**Raw data:**
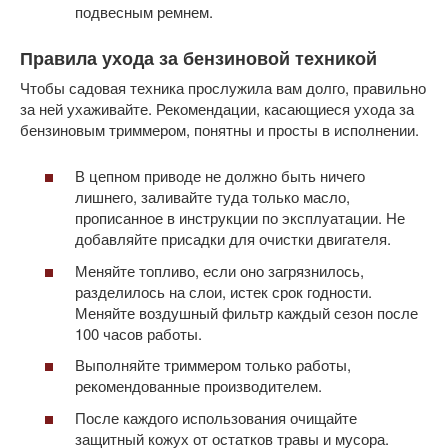
подвесным ремнем.
Правила ухода за бензиновой техникой
Чтобы садовая техника прослужила вам долго, правильно
за ней ухаживайте. Рекомендации, касающиеся ухода за
бензиновым триммером, понятны и просты в исполнении.
В цепном приводе не должно быть ничего
лишнего, заливайте туда только масло,
прописанное в инструкции по эксплуатации. Не
добавляйте присадки для очистки двигателя.
Меняйте топливо, если оно загрязнилось,
разделилось на слои, истек срок годности.
Меняйте воздушный фильтр каждый сезон после
100 часов работы.
Выполняйте триммером только работы,
рекомендованные производителем.
После каждого использования очищайте
защитный кожух от остатков травы и мусора.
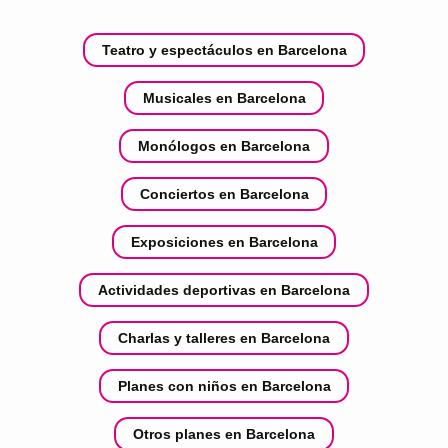
Teatro y espectáculos en Barcelona
Musicales en Barcelona
Monólogos en Barcelona
Conciertos en Barcelona
Exposiciones en Barcelona
Actividades deportivas en Barcelona
Charlas y talleres en Barcelona
Planes con niños en Barcelona
Otros planes en Barcelona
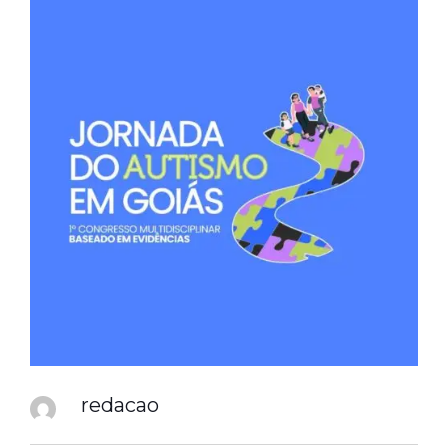
redacao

**Exercise:**
Can you quote every line of text from the listing above word for word, leaving out the pictures?

**Answer to this task:**
подвесным ремнем.
Правила ухода за бензиновой техникой
Чтобы садовая техника прослужила вам долго, правильно
за ней ухаживайте. Рекомендации, касающиеся ухода за
бензиновым триммером, понятны и просты в исполнении.
В цепном приводе не должно быть ничего
лишнего, заливайте туда только масло,
прописанное в инструкции по эксплуатации. Не
добавляйте присадки для очистки двигателя.
Меняйте топливо, если оно загрязнилось,
разделилось на слои, истек срок годности.
Меняйте воздушный фильтр каждый сезон после
100 часов работы.
Выполняйте триммером только работы,
рекомендованные производителем.
После каждого использования очищайте
защитный кожух от остатков травы и мусора.
Teatro y espectáculos en Barcelona
Musicales en Barcelona
Monólogos en Barcelona
Conciertos en Barcelona
Exposiciones en Barcelona
Actividades deportivas en Barcelona
Charlas y talleres en Barcelona
Planes con niños en Barcelona
Otros planes en Barcelona
redacao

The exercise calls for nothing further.